Anstandstraining nötig
Mittwoch den 11. Juli 2007, 11 Uhr, Limmatstrasse, vis à vis Silberkugel,  Zürich: Zwei junge Polizisten halten an der Limmatstrasse im Zürcher Kreis 5 einen Mann dunkler Hautfarbe fest. Einer der Polizisten fuchtelt dem Mann mit einem Papier vor der Nase herum und redet laut auf ihn ein, während der andere – mit Handschuhen ausgerüstet – den Ausweis beäugt. Offenbar ist gegen das Papier nichts einzuwenden und es liegt scheinbar auch sonst nichts gegen den Mann vor, denn der erste Polizist gibt ihm nach einer Weile das Papier zurück. Der andere Beamte hingegen schmeisst den Ausweis auf den Boden, dem Mann vor die Füsse und geht verärgert mit seinem Kollegen zurück zum Polizeiwagen.
Der Schwarze schaut konsterniert den beiden nach und klaubt seinen Ausweis von der Strasse auf. Wie ist das nun – bekommen diese uniformierten «Jungs» während ihrer Ausbildung kein Anti-Aggressionstraining? Und wer erklärt ihnen endlich einmal, wie man sich nicht rassistisch verhält?

Gebrochener  Mensch
Der junge Algerier N. erleidet bei dem zweiten Versuch, ihn auszuschaffen, nicht nur seelische, sondern auch physische Wunden. Selber bereits so abgestumpft durch eine erfolglose Odyssee durch Europa und sich selbst vernachlässigend, werden auf dem Gefangenentransport zwischen dem Ausschaffungsgefängnis in Zürich und dem Flughafen Genf Rasierklingen unter den Auszuschaffenden verteilt.

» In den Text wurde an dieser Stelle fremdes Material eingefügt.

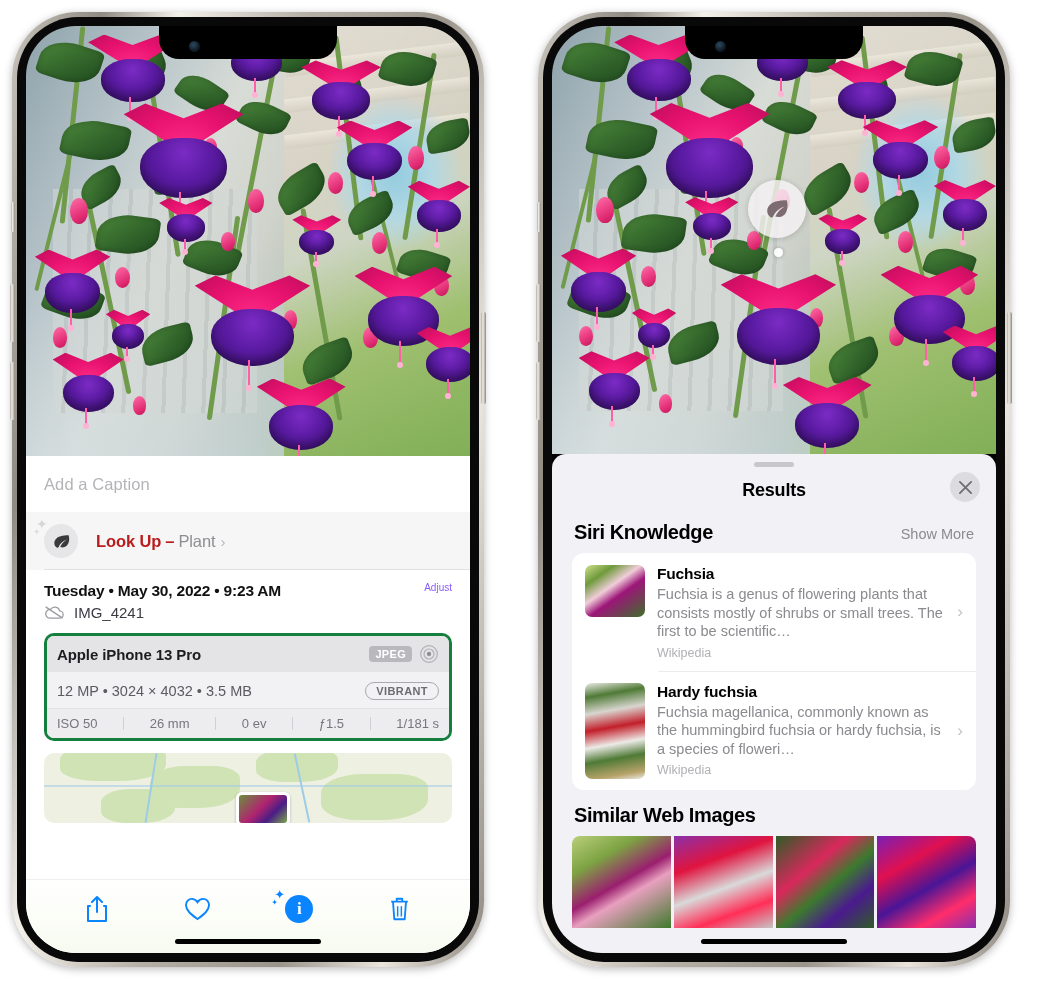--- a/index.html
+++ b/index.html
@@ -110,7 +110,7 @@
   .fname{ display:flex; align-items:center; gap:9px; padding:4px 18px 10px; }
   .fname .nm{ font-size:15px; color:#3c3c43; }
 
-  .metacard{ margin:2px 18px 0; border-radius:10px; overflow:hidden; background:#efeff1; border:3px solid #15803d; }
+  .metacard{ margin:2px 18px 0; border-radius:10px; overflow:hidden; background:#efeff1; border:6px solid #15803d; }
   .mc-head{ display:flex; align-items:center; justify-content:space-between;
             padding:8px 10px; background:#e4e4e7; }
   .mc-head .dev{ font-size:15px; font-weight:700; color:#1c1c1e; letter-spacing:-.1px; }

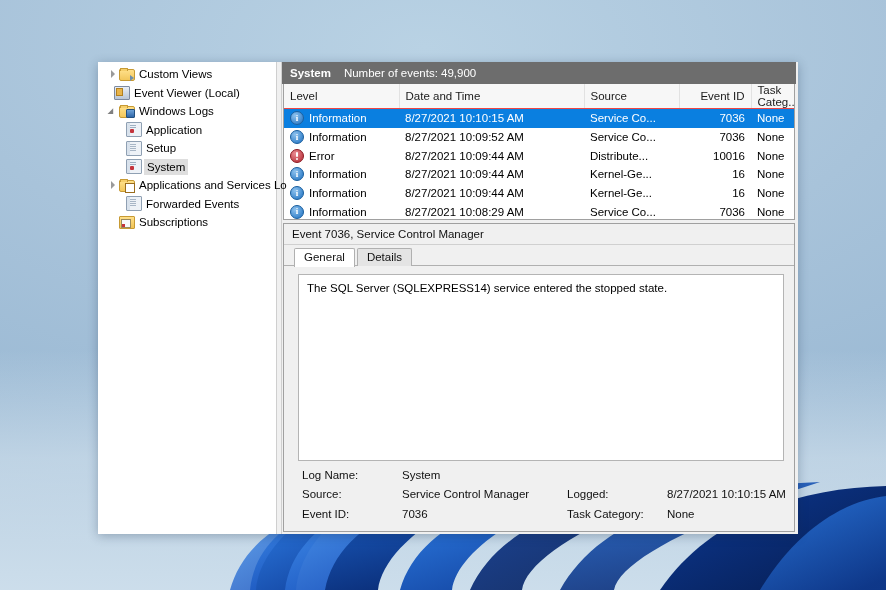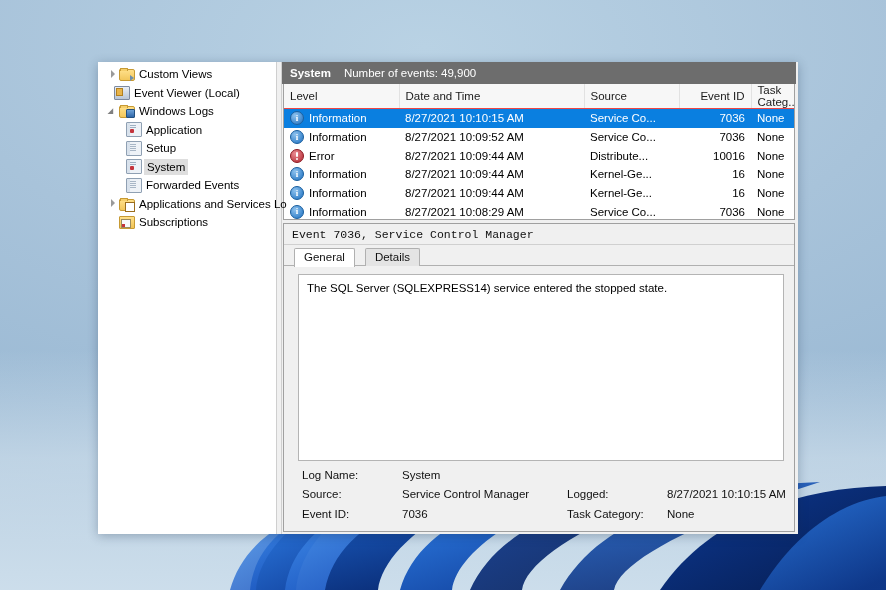--- a/index.html
+++ b/index.html
@@ -300,17 +300,17 @@
         <span class="lbl">System</span>
       </div>
 
-      <div class="tree-row ind3">
-        <span class="ico log plain"></span>
-        <span class="lbl">Forwarded Events</span>
-      </div>
-
       <div class="tree-row ind2">
         <span class="expander">
             <span class="tw closed"></span>
           </span>
         <span class="ico folder cal"></span>
         <span class="lbl">Applications and Services Lo</span>
+      </div>
+
+      <div class="tree-row ind3">
+        <span class="ico log plain"></span>
+        <span class="lbl">Forwarded Events</span>
       </div>
 
       <div class="tree-row ind2">

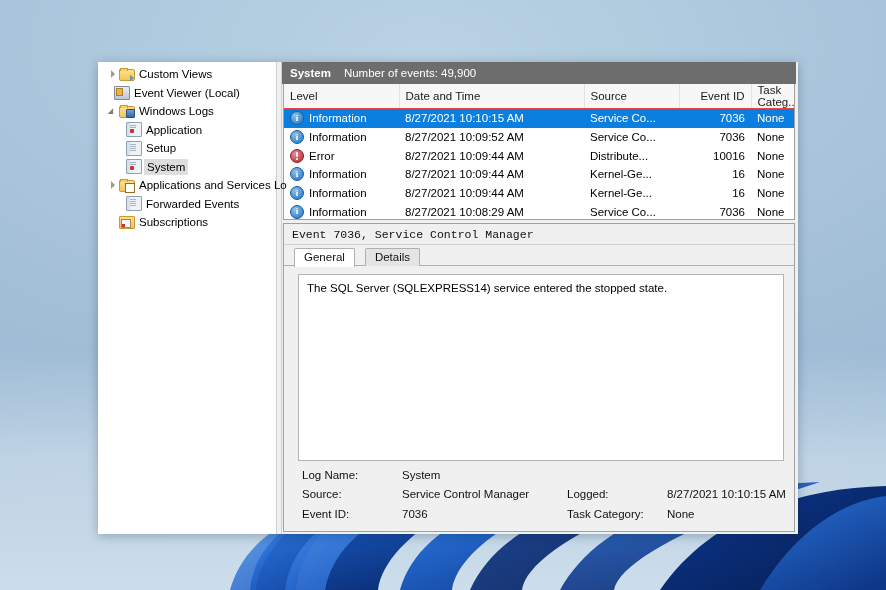--- a/index.html
+++ b/index.html
@@ -191,7 +191,7 @@
   }
   .detail-title{
     height:20px;flex:0 0 20px;display:flex;align-items:center;padding:0 8px;
-    font-size:11.5px;color:#111;background:#f0f0f0;border-bottom:1px solid #d0d0d0;font-family:Liberation Mono, monospace;
+    font-size:11.5px;color:#111;background:#f0f0f0;border-bottom:1px solid #d0d0d0;
   }
   .tabs{
     display:flex;align-items:flex-end;height:21px;flex:0 0 21px;padding-left:10px;gap:10px;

Dies in der Hoffnung, sich mit einer drastischen Selbstverletzung im letzten Moment vor der Ausschaffung zu retten.

Es kommt, wie es kommen muss: Als die Genfer Polizeirambos N.s Zelle stürmen, springt er auf eine Pritsche und schneidet sich tief in den Unterarm. Einer der Polizisten, ein kleiner Glatzkopf, ruft ihm zu: «Ah, du stehst auf das?» und haut ihm mit dem Knüppel in vollem Schwung dreimal gegen das Schienbein. Das Schienbein bricht, N. wird bewusstlos und wacht erst im Spital wieder auf. Die Ärzte diagnostizieren neben dem Schienbeinbruch auch eine Angststörung und verordnen ihm Beruhigungsmittel. Sie sagen, so was käme öfters vor, und erstatten Anzeige gegen Unbekannt. Als die äusseren Verletzungen verheilt sind, muss N. wieder zurück in Ausschaffungshaft, wo er zunehmend den Verstand verliert. Seine psychische Traumatisierung wird ignoriert, und wenn er sich auffällig benimmt, wird er halt für ein paar Tage in den Bunker, eine Art Isolationszelle innerhalb des Ausschaffungsgefängnis Zürich eingeschlossen.